# [TASK PROMPT]
Although the records contain pictures, only their text should be set down, exactly as written.

(RECORDS begins)

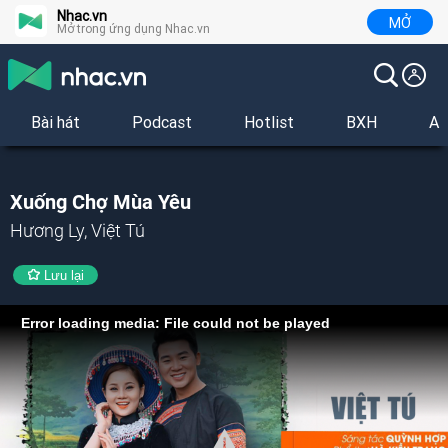
Nhac.vn
MỞ
Mở trong ứng dụng Nhac.vn
Bài hát
Podcast
Hotlist
BXH
Al
Xuống Chợ Mùa Yêu
Hương Ly, Việt Tú
Lưu lại
Error loading media: File could not be played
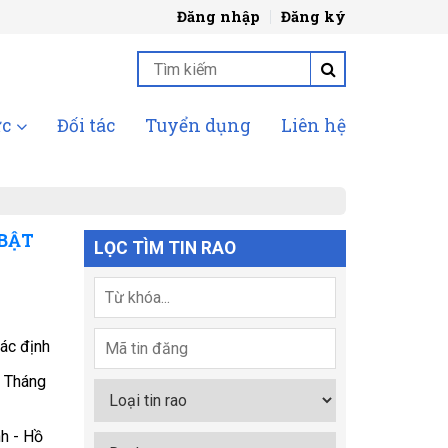
Đăng nhập
Đăng ký
ức
Đối tác
Tuyển dụng
Liên hệ
 BẬT
LỌC TÌM TIN RAO
ác định
 Tháng
nh - Hồ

(RECORDS ends)

# [FINISHED EXERCISE]
Nhac.vn
MỞ
Mở trong ứng dụng Nhac.vn
Bài hát
Podcast
Hotlist
BXH
Al
Xuống Chợ Mùa Yêu
Hương Ly, Việt Tú
Lưu lại
Error loading media: File could not be played
Đăng nhập
Đăng ký
ức
Đối tác
Tuyển dụng
Liên hệ
 BẬT
LỌC TÌM TIN RAO
ác định
 Tháng
nh - Hồ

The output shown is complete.